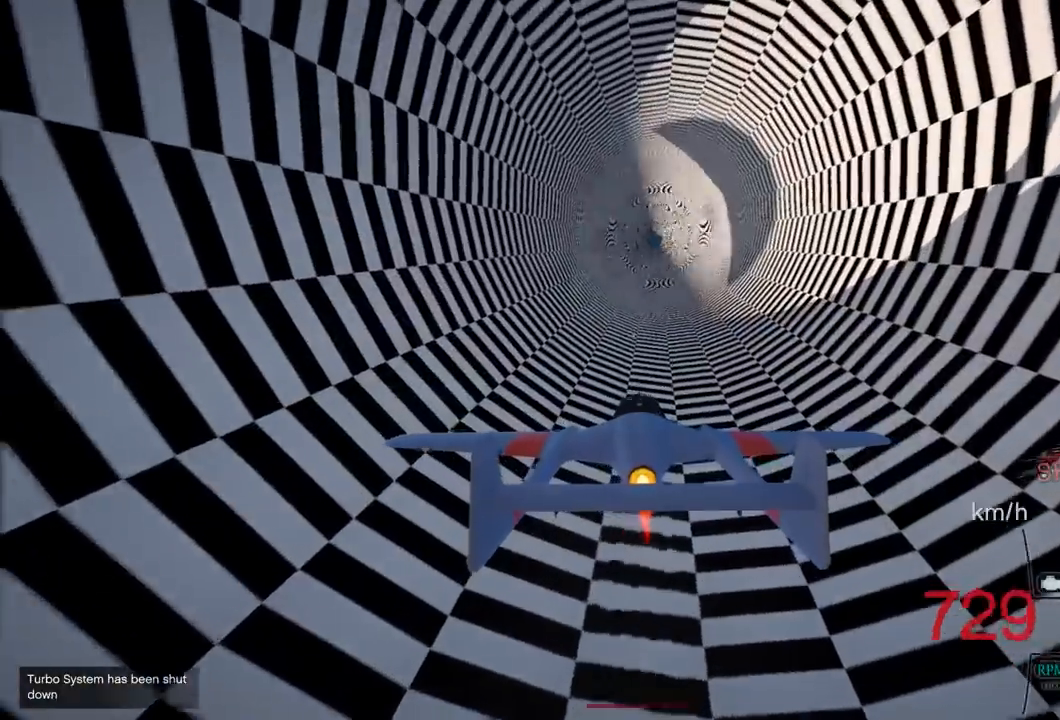
{"buttons": ["R2"], "left_stick": "center", "right_stick": "center", "events": [[333, "left_stick", "down"], [433, "left_stick", "center"]]}
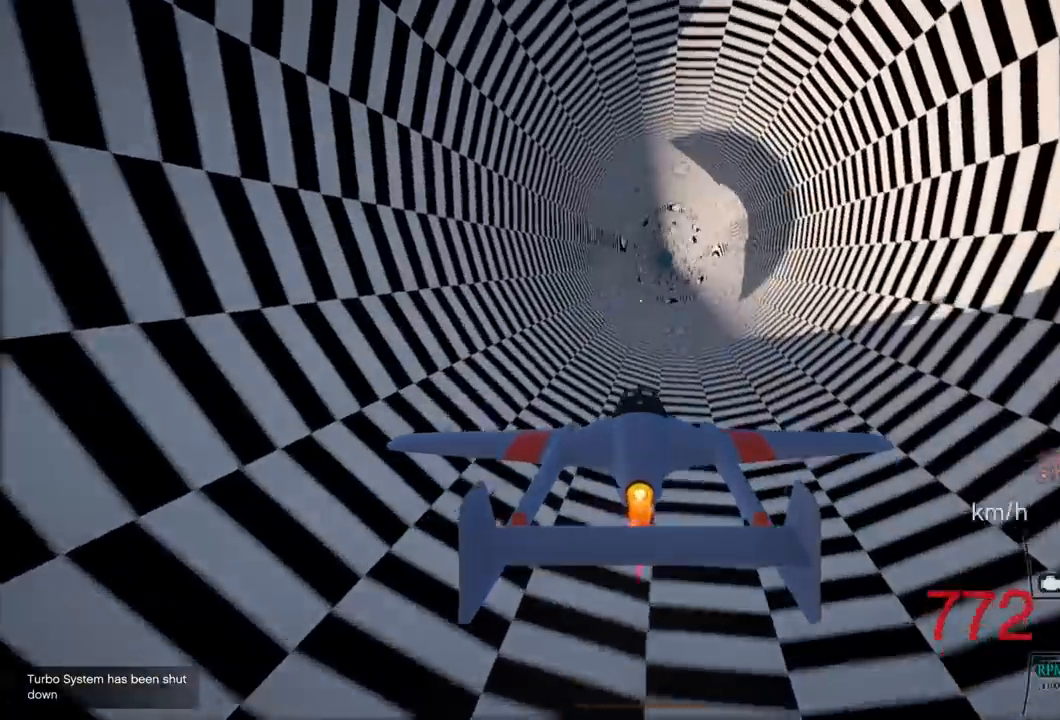
{"buttons": ["R1", "R2"], "left_stick": "center", "right_stick": "center", "events": [[483, "R1", "down"]]}
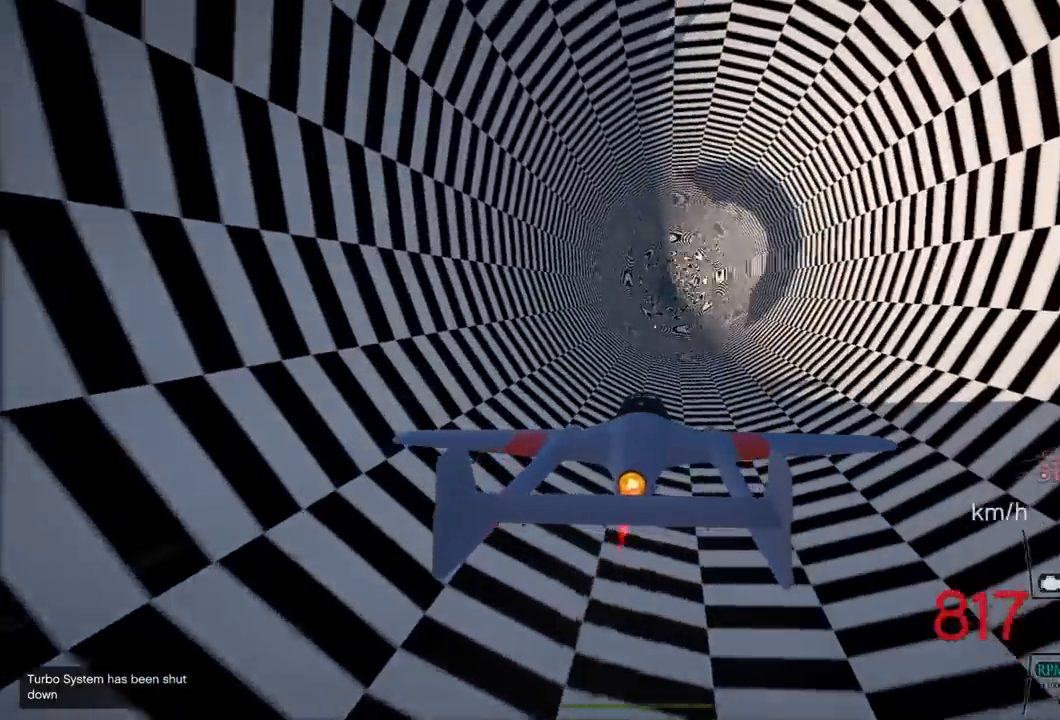
{"buttons": ["R2"], "left_stick": "center", "right_stick": "center", "events": [[67, "R1", "up"]]}
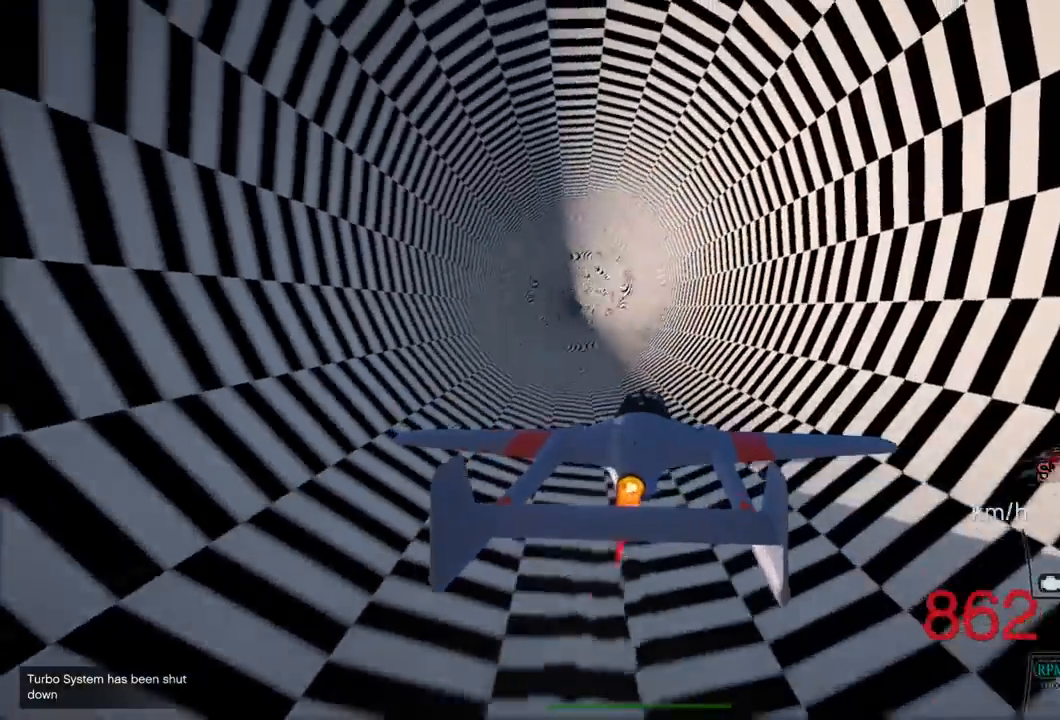
{"buttons": ["R2"], "left_stick": "center", "right_stick": "center", "events": [[200, "L1", "down"], [300, "L1", "up"]]}
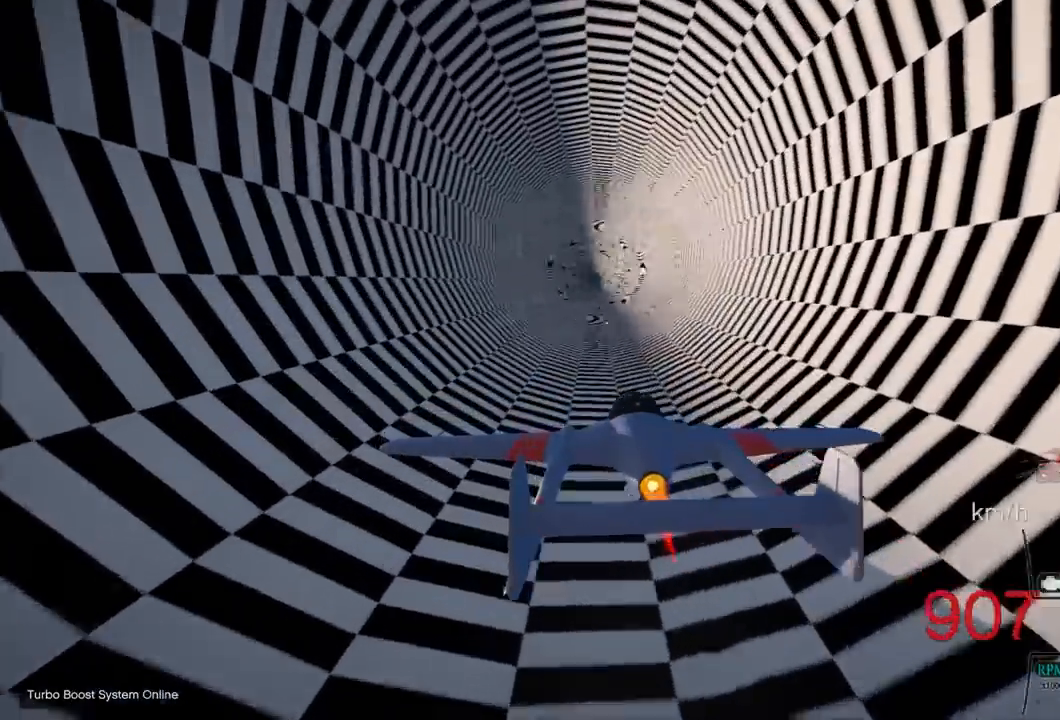
{"buttons": ["R2"], "left_stick": "center", "right_stick": "center", "events": []}
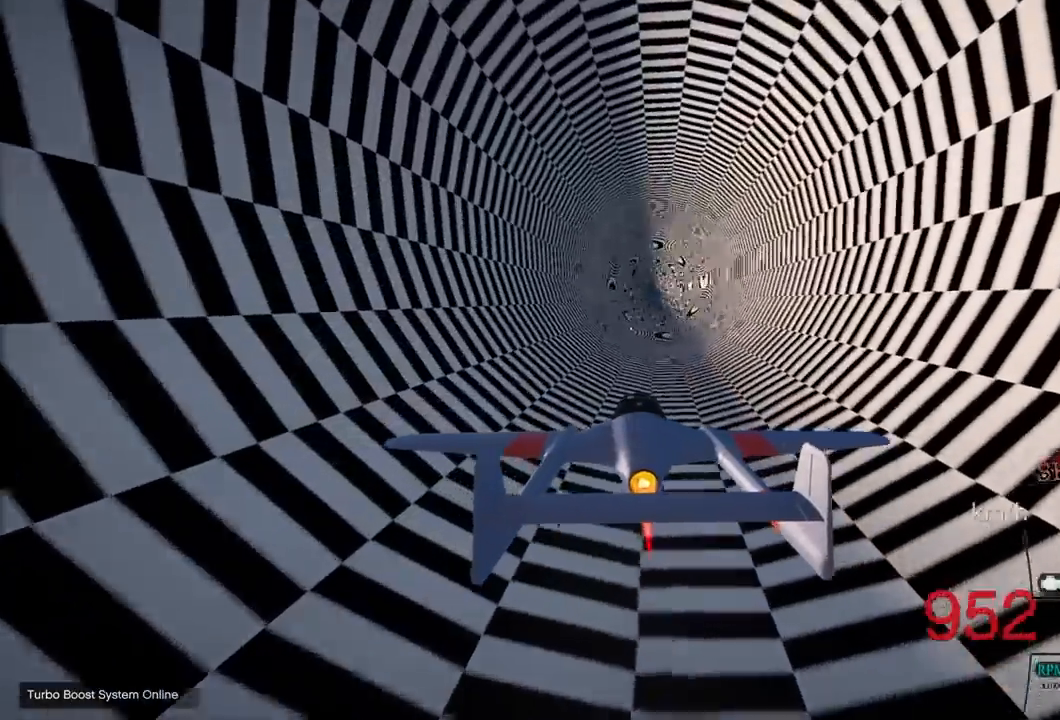
{"buttons": ["R2"], "left_stick": "center", "right_stick": "center", "events": [[267, "R1", "down"], [333, "R1", "up"]]}
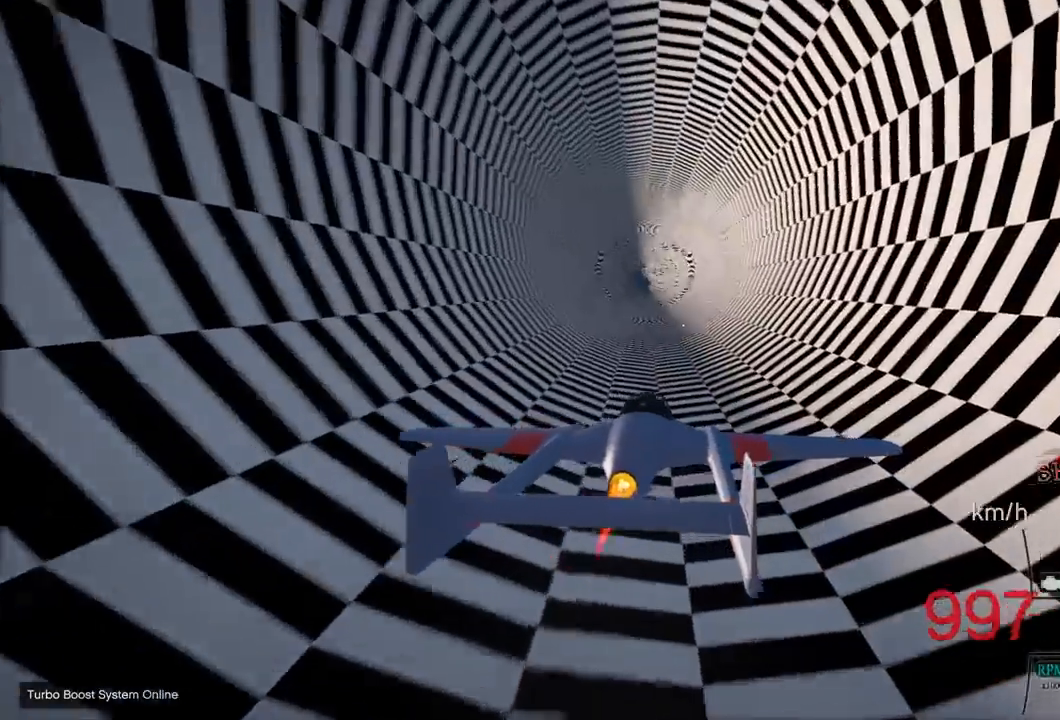
{"buttons": ["R2"], "left_stick": "center", "right_stick": "center", "events": [[300, "L1", "down"], [433, "L1", "up"]]}
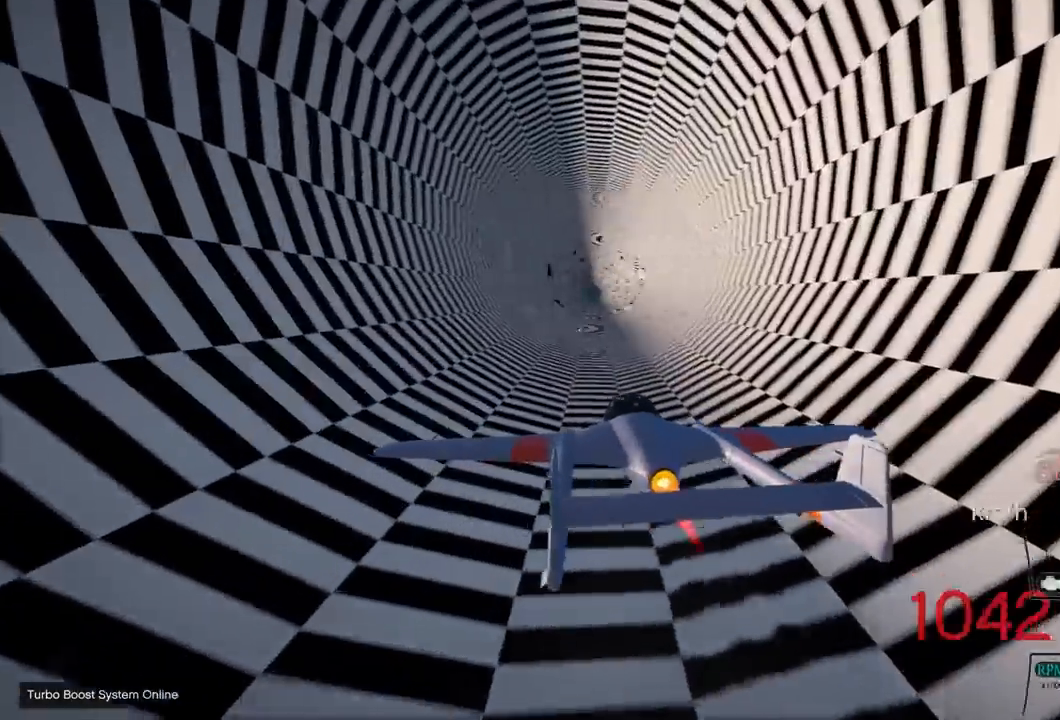
{"buttons": ["R2"], "left_stick": "down", "right_stick": "center", "events": [[467, "left_stick", "down"]]}
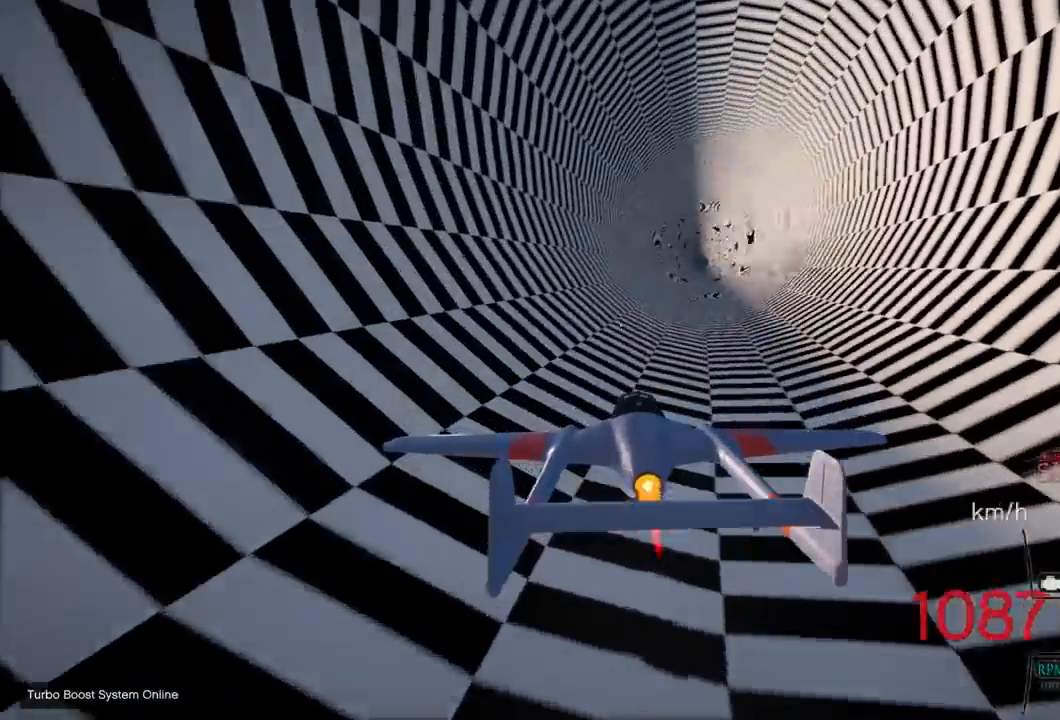
{"buttons": ["R2"], "left_stick": "center", "right_stick": "center", "events": [[83, "left_stick", "center"]]}
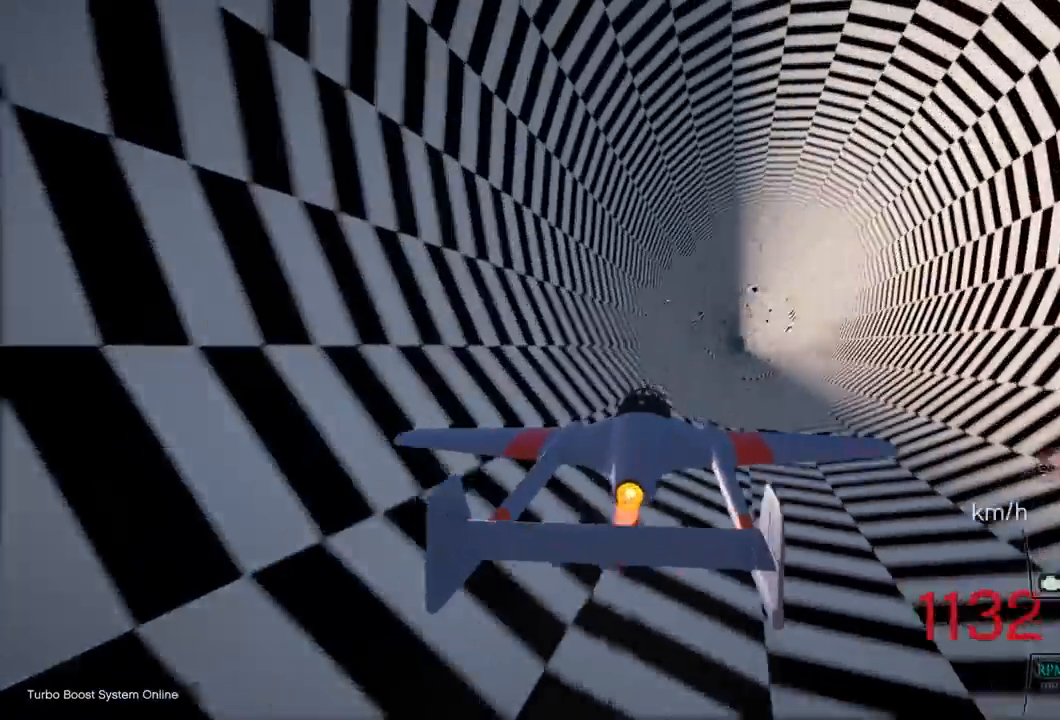
{"buttons": ["R2"], "left_stick": "center", "right_stick": "center", "events": [[250, "R1", "down"], [267, "R1", "up"]]}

**Exercise prompt:** Copy every record exactly, but skip the pictures.

**Answer to this problem:**
{"buttons": ["R2"], "left_stick": "center", "right_stick": "center", "events": [[333, "left_stick", "down"], [433, "left_stick", "center"]]}
{"buttons": ["R1", "R2"], "left_stick": "center", "right_stick": "center", "events": [[483, "R1", "down"]]}
{"buttons": ["R2"], "left_stick": "center", "right_stick": "center", "events": [[67, "R1", "up"]]}
{"buttons": ["R2"], "left_stick": "center", "right_stick": "center", "events": [[200, "L1", "down"], [300, "L1", "up"]]}
{"buttons": ["R2"], "left_stick": "center", "right_stick": "center", "events": []}
{"buttons": ["R2"], "left_stick": "center", "right_stick": "center", "events": [[267, "R1", "down"], [333, "R1", "up"]]}
{"buttons": ["R2"], "left_stick": "center", "right_stick": "center", "events": [[300, "L1", "down"], [433, "L1", "up"]]}
{"buttons": ["R2"], "left_stick": "down", "right_stick": "center", "events": [[467, "left_stick", "down"]]}
{"buttons": ["R2"], "left_stick": "center", "right_stick": "center", "events": [[83, "left_stick", "center"]]}
{"buttons": ["R2"], "left_stick": "center", "right_stick": "center", "events": [[250, "R1", "down"], [267, "R1", "up"]]}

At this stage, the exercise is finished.